While Donahoe does not outwardly criticize the sheriff's crime suppression tactics in his formal order, he did blast the agency's allocation of officers to neighborhood saturation patrols in the e-mails.
"I read in the paper this morning that the sheriff committed over 200 deputies to an operation yesterday," Donahoe wrote in an April 24 e-mail to a sheriff's jail administrator. "So it doesn't appear to be a staff shortage issue, but a staff allocation issue."
Donahoe was referencing a sheriff's operation in which about 200 deputies and posse members targeted a neighborhood in Avondale to look for lawbreakers, fugitives and illegal immigrants.
In a separate e-mail sent April 23, Donahoe notified Capt. Bill Van Ausdal of the sheriff's office that he would implement steps to reduce the number of defendants in custody if problems getting them to court on time persisted.
"Of course, in releasing the defendants to the community, the court will be citing the Sheriff's decision to give non-mandate services priority over the mandate to service the court," Donahoe wrote. "The Sheriff can explain to the public why the release of defendants awaiting trial to the community has become necessary."
The e-mails were released by the sheriff's office in response to a request from the Tribune.
The order Donahoe issued Monday deals with court schedules and does not address the issue of releasing defendants from custody to await trial.
David Hendershott, chief deputy at the sheriff's office, said the agency has reassigned 55 more deputies and detention officers than were budgeted to jail transport in an attempt to ensure inmates show up to court hearings on time. As to the crime suppression operations, Hendershott said deputies assigned to those details are paid from a different budget than officers in the jails.
Judges issue orders and schedule hearings without regard to the logistics of moving prisoners safely through the jails, Hendershott said. Donahoe also seems to be trying to dictate law enforcement tactics to the sheriff by concluding officers on crime suppression operations could better be used in the jails, Hendershott added.

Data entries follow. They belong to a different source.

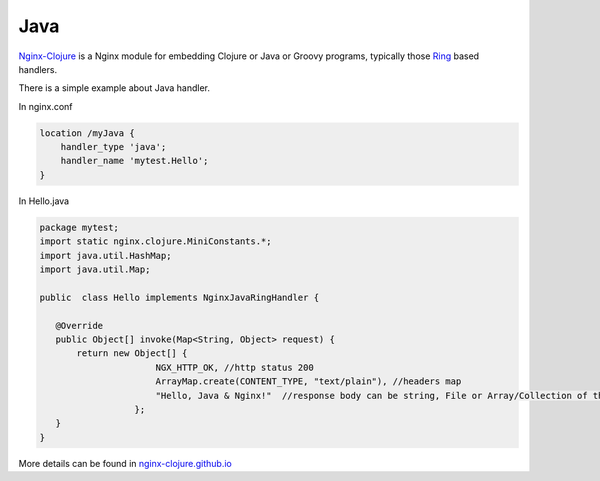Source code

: Java
====

`Nginx-Clojure <http://nginx-clojure.github.io>`_ is a Nginx module for embedding Clojure or Java or Groovy programs, typically those `Ring <https://github.com/ring-clojure/ring/blob/master/SPEC>`_ based handlers.

There is a simple example about Java handler.

In nginx.conf

.. code-block:: nginx

  location /myJava {
      handler_type 'java';
      handler_name 'mytest.Hello';
  }

In Hello.java

.. code-block:: nginx

  package mytest;
  import static nginx.clojure.MiniConstants.*;
  import java.util.HashMap;
  import java.util.Map;
  
  public  class Hello implements NginxJavaRingHandler {

     @Override
     public Object[] invoke(Map<String, Object> request) {
         return new Object[] { 
                        NGX_HTTP_OK, //http status 200
                        ArrayMap.create(CONTENT_TYPE, "text/plain"), //headers map
                        "Hello, Java & Nginx!"  //response body can be string, File or Array/Collection of them
                    };
     }
  }

More details can be found in `nginx-clojure.github.io <http://nginx-clojure.github.io>`_
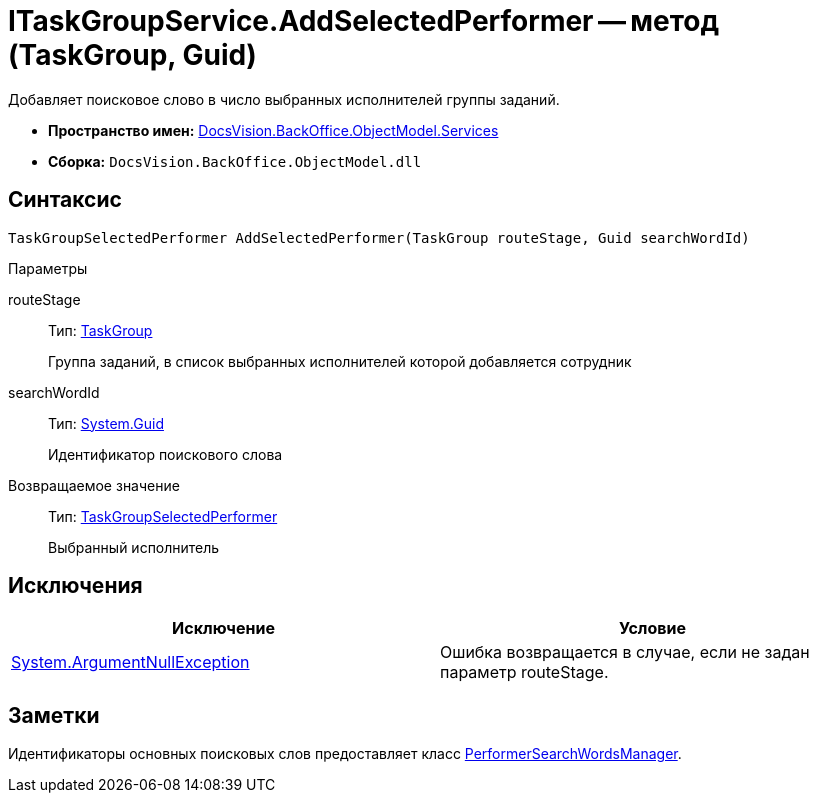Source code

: = ITaskGroupService.AddSelectedPerformer -- метод (TaskGroup, Guid)

Добавляет поисковое слово в число выбранных исполнителей группы заданий.

* *Пространство имен:* xref:api/DocsVision/BackOffice/ObjectModel/Services/Services_NS.adoc[DocsVision.BackOffice.ObjectModel.Services]
* *Сборка:* `DocsVision.BackOffice.ObjectModel.dll`

== Синтаксис

[source,csharp]
----
TaskGroupSelectedPerformer AddSelectedPerformer(TaskGroup routeStage, Guid searchWordId)
----

Параметры

routeStage::
Тип: xref:api/DocsVision/BackOffice/ObjectModel/TaskGroup_CL.adoc[TaskGroup]
+
Группа заданий, в список выбранных исполнителей которой добавляется сотрудник
searchWordId::
Тип: http://msdn.microsoft.com/ru-ru/library/system.guid.aspx[System.Guid]
+
Идентификатор поискового слова

Возвращаемое значение::
Тип: xref:api/DocsVision/BackOffice/ObjectModel/TaskGroupSelectedPerformer_CL.adoc[TaskGroupSelectedPerformer]
+
Выбранный исполнитель

== Исключения

[cols=",",options="header"]
|===
|Исключение |Условие
|http://msdn.microsoft.com/ru-ru/library/system.argumentnullexception.aspx[System.ArgumentNullException] |Ошибка возвращается в случае, если не задан параметр routeStage.
|===

== Заметки

Идентификаторы основных поисковых слов предоставляет класс xref:api/DocsVision/BackOffice/ObjectModel/Services/Entities/PerformerSearchWordsManager_CL.adoc[PerformerSearchWordsManager].
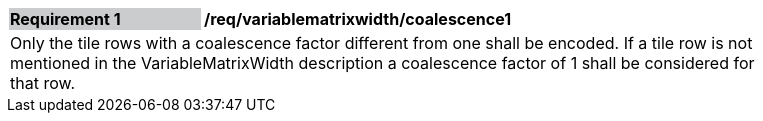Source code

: [[variablematrixwidth_coalescence1]]
[width="90%",cols="2,6"]
|===
|*Requirement {counter:req-id}* {set:cellbgcolor:#CACCCE}|*/req/variablematrixwidth/coalescence1* {set:cellbgcolor:#FFFFFF}
2+|Only the tile rows with a coalescence factor different from one shall be encoded. If a tile row is not mentioned in the VariableMatrixWidth description a coalescence factor of 1 shall be considered for that row.
 {set:cellbgcolor:#FFFFFF}
|===

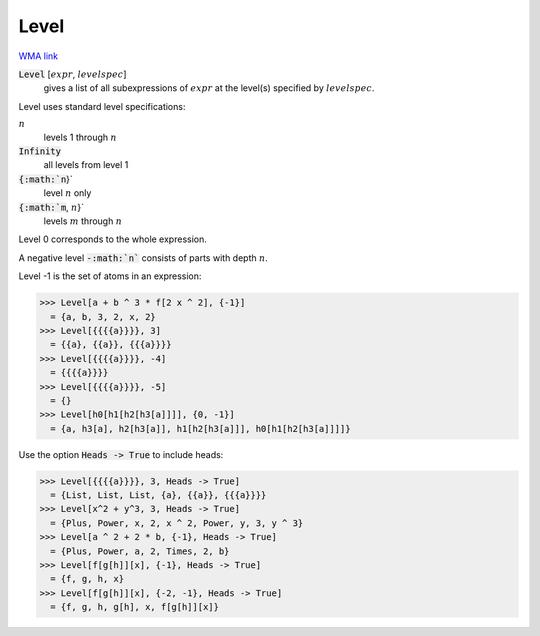 Level
=====

`WMA link <https://reference.wolfram.com/language/ref/Level.html>`_


:code:`Level` [:math:`expr`, :math:`levelspec`]
    gives a list of all subexpressions of :math:`expr` at the
    level(s) specified by :math:`levelspec`.





Level uses standard level specifications:


:math:`n`
    levels 1 through :math:`n`

:code:`Infinity`
    all levels from level 1

:code:`{:math:`n`}`
    level :math:`n` only

:code:`{:math:`m`, :math:`n`}`
    levels :math:`m` through :math:`n`





Level 0 corresponds to the whole expression.

A negative level :code:`-:math:`n``  consists of parts with depth :math:`n`.

Level -1 is the set of atoms in an expression:

>>> Level[a + b ^ 3 * f[2 x ^ 2], {-1}]
  = {a, b, 3, 2, x, 2}
>>> Level[{{{{a}}}}, 3]
  = {{a}, {{a}}, {{{a}}}}
>>> Level[{{{{a}}}}, -4]
  = {{{{a}}}}
>>> Level[{{{{a}}}}, -5]
  = {}
>>> Level[h0[h1[h2[h3[a]]]], {0, -1}]
  = {a, h3[a], h2[h3[a]], h1[h2[h3[a]]], h0[h1[h2[h3[a]]]]}

Use the option :code:`Heads -> True`  to include heads:

>>> Level[{{{{a}}}}, 3, Heads -> True]
  = {List, List, List, {a}, {{a}}, {{{a}}}}
>>> Level[x^2 + y^3, 3, Heads -> True]
  = {Plus, Power, x, 2, x ^ 2, Power, y, 3, y ^ 3}
>>> Level[a ^ 2 + 2 * b, {-1}, Heads -> True]
  = {Plus, Power, a, 2, Times, 2, b}
>>> Level[f[g[h]][x], {-1}, Heads -> True]
  = {f, g, h, x}
>>> Level[f[g[h]][x], {-2, -1}, Heads -> True]
  = {f, g, h, g[h], x, f[g[h]][x]}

"He is using this as a political threat to embarrass the sheriff publicly or to blame the sheriff for the release of inmates," Hendershott said. "If the judge feels that he's better suited to decide how to use deputy sheriff manpower in Maricopa County, he needs to run for sheriff."
The sheriff's budget has 199 positions for delivering prisoners to court, according to Hendershott. There are currently 254 people assigned to those duties, he said.
Donahoe said Friday he understands the problems the sheriff has finding enough deputies and detention officers to deliver inmates to more than 50 different courts. When Donahoe tried to work out better procedures, he initially got little cooperation from top sheriff's administrators, he said. Since he sent the e-mails, the discussions have been more productive, Donahoe said.
As to his criticism about using so many deputies on neighborhood saturation patrols, Donahoe said he was not trying to pass judgment on the operations or dictate how the sheriff should allocate his resources. Rather he was passing along concerns that had been raised to him by other judges, he said.
Donahoe also denied an accusation raised in a sheriff's press release issued Thursday that he has "made known his dislike for anti illegal immigration efforts" conducted by Arpaio's office.
Donahoe is the judge who signed the search warrants used in a series of high-profile raids conducted by the sheriff's office targeting illegal immigrants and their employers, including an early-morning search of the Mesa Library last October.
Three janitors who worked for a company under contract with the city were arrested on allegations they used fake identifications to obtain city credentials. The investigation netted 16 arrests - most of them occurring at the Phoenix offices of Management Cleaning Controls and the homes of suspects.